The literature has shown that perhaps the most significant academic gains from 1:1 device initiatives are related to students’ writing skills (Bebell & Kay 2010; Silvernail & Gritter, 2007). Additional studies have measured student growth in other content areas like math and reading. The results from these studies provide evidence that learning increases in these subject areas for students with access to a 1:1 initiative (Lei & Zhao 2008; Shapley, Sheeha, Sturges, Caranikas-Walker, Huntsberger, & Maloney, 2006).

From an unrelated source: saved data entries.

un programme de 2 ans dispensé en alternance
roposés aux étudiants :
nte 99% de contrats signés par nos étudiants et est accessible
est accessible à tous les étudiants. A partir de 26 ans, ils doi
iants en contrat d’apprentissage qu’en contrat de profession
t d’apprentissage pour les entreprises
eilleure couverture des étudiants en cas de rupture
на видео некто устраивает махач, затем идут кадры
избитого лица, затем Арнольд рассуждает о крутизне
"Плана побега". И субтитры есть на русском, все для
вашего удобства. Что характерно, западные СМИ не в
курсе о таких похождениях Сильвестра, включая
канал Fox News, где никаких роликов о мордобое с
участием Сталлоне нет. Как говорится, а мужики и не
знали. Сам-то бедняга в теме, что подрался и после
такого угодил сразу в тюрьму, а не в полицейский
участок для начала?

The benefits of the 1:1 initiative is not solely academic. Multiple studies have also reported that student engagement increases when students are engaged with technology (Bebell, 2005; Lemke & Martin, 2004a; Lemke & Martin, 2004b; Mouza, 2008; Russell, Bebell, & Higgins, 2004; Shapley et al. 2006; Warschauer & Grimes, 2005; Zucker & McGhee, 2005). A 2010 study by Bebell and Kay confirmed that five middle schools in Massachusetts reported higher levels of engagement due to technology engagement. Teachers reported that students were motivated overall to get tasks done when using a laptop in that study.

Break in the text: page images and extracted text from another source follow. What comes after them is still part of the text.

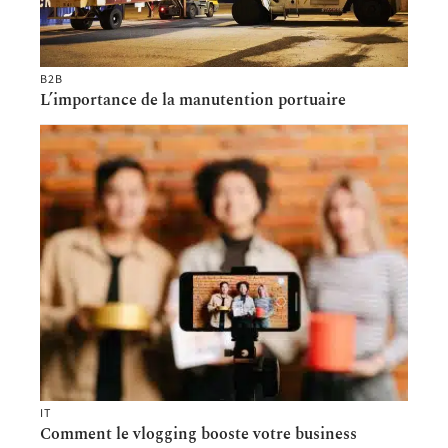
B2B
L’importance de la manutention portuaire
IT
Comment le vlogging booste votre business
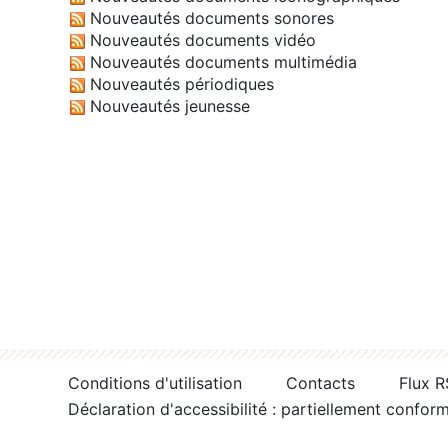
Nouveautés documents sonores
Nouveautés documents vidéo
Nouveautés documents multimédia
Nouveautés périodiques
Nouveautés jeunesse
Conditions d'utilisation
Contacts
Flux 
Déclaration d'accessibilité : partiellement confor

There are also benefits for teachers with a 1:1 initiative: Dawson, Cavanaugh, and Ritzhaupt (2008) reported that Florida teachers utilizing a 1:1 laptop program had an increase in the use of project-based learning and collaborative learning. Despite varying degrees of training and implementation, teachers’ perceptions and practices change when students are provided with 1:1 technologies.

It should be no surprise that as technology advances and the costs decrease for most devices more and more students have access to smartphones and other devices. A survey was conducted by Speak Up research project in 2010. They surveyed over 350,000 K-12 students, parents, and administrators from 5,757 schools and 1,215 districts, and found that high school students’ access to smartphones had more than tripled since 2006. The number has only gone up since then. Many school administrators also believe that mobile devices can increase student learning and engagement (Eisele-Dyrli, 2011). Uzunboylu and Ozdamli (2011) cited Lau and Woods (2009) and Madeira, Sousa, Pires, Esteves, and Dias (2009) by saying that mobile technology has opened doors for new educational opportunities and is changing the way teachers use this technology in their classrooms to teach children.